Dueña de semejantes virtudes físicas, su hermana seguramente lograría vivir mucho más y mejor, y de esa manera honrar con sobras los honores de una familia que los necesitaba.

Y fue así, que nunca repararon en pesares, ninguna de las dos, ni la que se fue y seguramente extrañó hasta el último día, ni ella, que sola vivió, y la siguió extrañando hasta hoy.
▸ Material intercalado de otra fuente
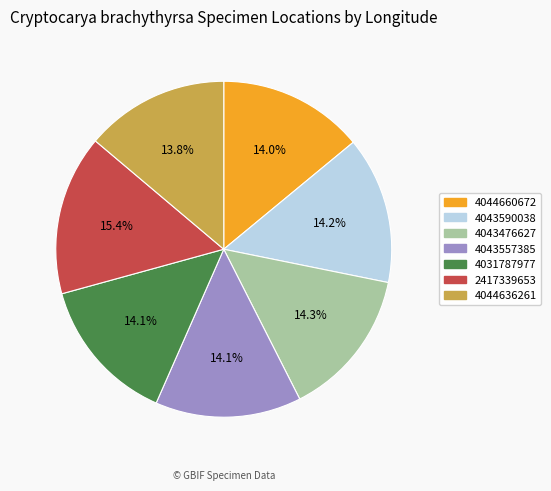

Is the sum of 4043557385 and 4043590038 greater than half?

No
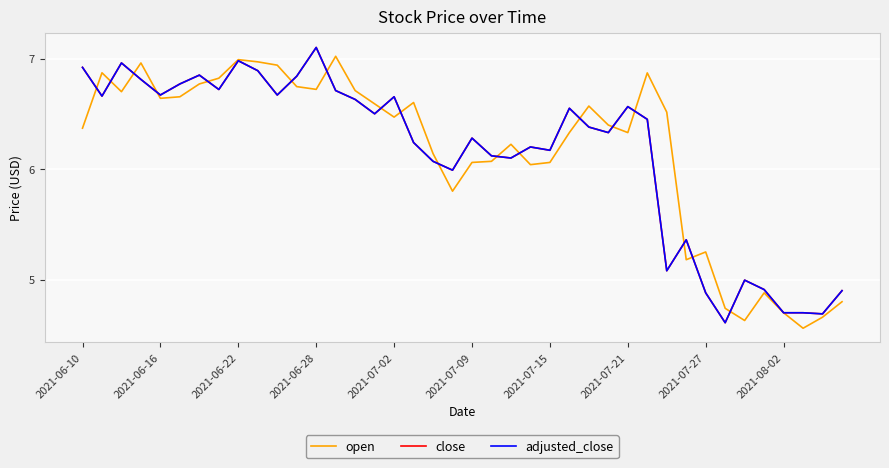

Does the chart have visible grid lines?

Yes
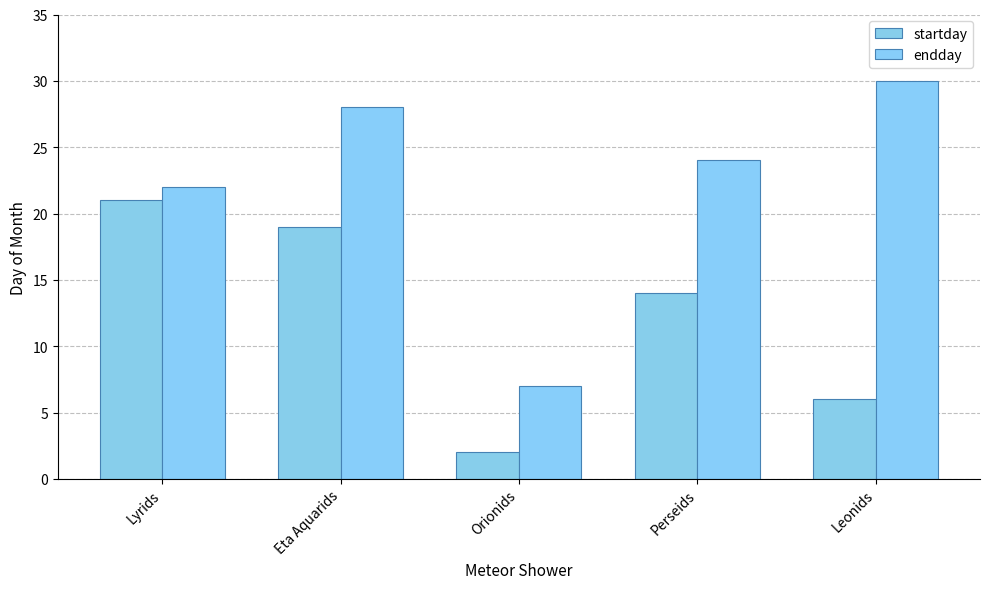

What is the label of the 2nd bar from the right?

Perseids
Noventa y largos cumplió hace unos días, y el tiempo, que finge distracción pero bien entiende de injusticias, se tomó el paciente trabajo de mostrar a todos aquellos familiares imprudentes, que se habían equivocado demasiado.
Se fue, pienso, para no seguir burlándolos.

Contra tiempo y costumbres se amaron, cambiando reglas y sufriendo distancias, y aceptando las dos un destino impensado. Una volando, en compañía y muy lejos; ella disfrutando el desconsuelo de la soledad.

Y me quedo con el recuerdo de esa voz potente y penetrante, en la que yo me embarcaba y me dejaba llevar. Y que siempre, cada vez que llegaba al punto culminante del relato, me hacía sentir presente aquel día, cuando aun joven y algo enferma, derrochando grandeza sin quererlo, le pidió que fingiera ser ella, y cediéndole el amor del hombre que la tenía, a su querida hermana melliza, le entregó el resto de su vida.